09/30/2025 | Press release | Distributed by Public on 09/30/2025 14:45
Item 1.01 Entry Into a Material Definitive Agreement.
On September 30, 2025, Volato Group, Inc., a Delaware corporation (the "Company"), entered into Share Exchange Agreements (the "Agreements"), with Tysadco Partners, LLC, a Delaware limited liability company, and Douglas Cole (the "Investors"). The Investors are shareholders of M2i Global, Inc., a Nevada corporation ("M2i Global"), whose common stock is publicly traded on the OTCQB Venture Market of OTC Markets Group, Inc. under the symbol "MTWO". Pursuant to the Agreements, the Company agreed to issue an aggregate of 1,197,604 shares of the Company's Class A common stock (the "Volato Shares") to the Investors in exchange for an aggregate of 16,000,000 shares of M2i Global common stock (the "M2i Shares"). With an implied value of $0.125 per share for the M2i Shares and $1.67 per share for the Volato Shares, the exchange was valued at an aggregate of $2,000,000.
The Volato Shares issued to the Investors have not been registered under the Securities Act of 1933, as amended (the "Securities Act"). However, the Company has agreed to promptly, but in no event later than sixty (60) days following the issuance of the Volato Shares, file a registration statement with the Securities and Exchange Commission for the purpose of registering the resale of the Volato Shares.
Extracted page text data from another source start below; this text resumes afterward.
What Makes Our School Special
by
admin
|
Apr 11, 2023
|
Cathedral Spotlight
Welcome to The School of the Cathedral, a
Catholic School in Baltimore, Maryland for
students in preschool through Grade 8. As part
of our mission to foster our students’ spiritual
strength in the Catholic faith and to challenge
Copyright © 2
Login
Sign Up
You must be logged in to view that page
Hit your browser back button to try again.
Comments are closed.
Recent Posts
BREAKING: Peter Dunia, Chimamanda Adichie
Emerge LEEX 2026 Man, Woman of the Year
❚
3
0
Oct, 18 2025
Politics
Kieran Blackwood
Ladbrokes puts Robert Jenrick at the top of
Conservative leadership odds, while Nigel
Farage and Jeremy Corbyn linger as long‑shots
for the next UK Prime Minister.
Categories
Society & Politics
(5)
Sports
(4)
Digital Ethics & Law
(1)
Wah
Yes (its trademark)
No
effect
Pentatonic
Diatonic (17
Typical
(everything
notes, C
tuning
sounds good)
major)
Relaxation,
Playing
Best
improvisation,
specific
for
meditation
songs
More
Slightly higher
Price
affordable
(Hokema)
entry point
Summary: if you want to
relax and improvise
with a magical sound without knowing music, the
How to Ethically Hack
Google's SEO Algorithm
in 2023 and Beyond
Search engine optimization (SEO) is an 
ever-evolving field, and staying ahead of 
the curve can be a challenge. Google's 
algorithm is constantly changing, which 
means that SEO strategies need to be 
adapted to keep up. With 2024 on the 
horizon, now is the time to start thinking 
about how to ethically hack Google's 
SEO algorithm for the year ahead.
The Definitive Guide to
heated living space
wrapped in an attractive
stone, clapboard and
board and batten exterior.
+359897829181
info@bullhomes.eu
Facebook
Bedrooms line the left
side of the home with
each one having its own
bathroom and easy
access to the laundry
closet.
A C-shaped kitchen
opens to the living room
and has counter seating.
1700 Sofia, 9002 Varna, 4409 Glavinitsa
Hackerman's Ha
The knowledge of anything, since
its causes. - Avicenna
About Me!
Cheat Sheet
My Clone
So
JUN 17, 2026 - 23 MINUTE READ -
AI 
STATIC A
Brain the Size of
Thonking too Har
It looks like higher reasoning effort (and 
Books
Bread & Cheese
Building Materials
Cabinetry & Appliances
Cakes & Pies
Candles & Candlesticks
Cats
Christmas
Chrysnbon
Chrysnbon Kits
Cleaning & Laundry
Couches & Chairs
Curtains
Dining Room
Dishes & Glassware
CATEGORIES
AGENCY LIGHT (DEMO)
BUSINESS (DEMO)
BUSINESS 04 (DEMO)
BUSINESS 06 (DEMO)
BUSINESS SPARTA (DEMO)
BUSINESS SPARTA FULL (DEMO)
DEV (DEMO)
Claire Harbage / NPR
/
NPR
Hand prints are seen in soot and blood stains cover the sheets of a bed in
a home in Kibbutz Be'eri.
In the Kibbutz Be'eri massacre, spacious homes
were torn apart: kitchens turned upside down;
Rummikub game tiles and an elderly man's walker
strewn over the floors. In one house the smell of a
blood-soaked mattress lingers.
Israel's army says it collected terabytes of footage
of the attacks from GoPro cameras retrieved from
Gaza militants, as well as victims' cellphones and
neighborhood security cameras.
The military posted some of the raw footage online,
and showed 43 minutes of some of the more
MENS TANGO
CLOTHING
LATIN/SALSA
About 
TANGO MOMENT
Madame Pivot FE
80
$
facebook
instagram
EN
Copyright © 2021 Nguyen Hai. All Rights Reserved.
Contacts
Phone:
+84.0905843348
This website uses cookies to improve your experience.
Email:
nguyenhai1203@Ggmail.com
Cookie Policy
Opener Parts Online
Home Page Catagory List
The Agreements contain customary representations, warranties, agreements and obligations of the parties. Among other things, the Investors represented to the Company that they are each an "accredited investor" (as such term is defined in Rule 501(a) of Regulation D under the Securities Act). The Company offered and issued the Volato Shares in reliance upon the exemptions from registration contained in Section 4(a)(2) of the Securities Act and Regulation D promulgated thereunder.
The foregoing description of the Agreements does not purport to be complete and is qualified in its entirety by reference to the Agreements, a form of which is filed as Exhibit 10.1 to this Current Report on Form 8-K and is incorporated herein by reference.
Item 3.02 Unregistered Sales of Equity Securities.
The information set forth under Item 1.01 above of this Current Report on Form 8-K is incorporated by reference in this Item 3.02.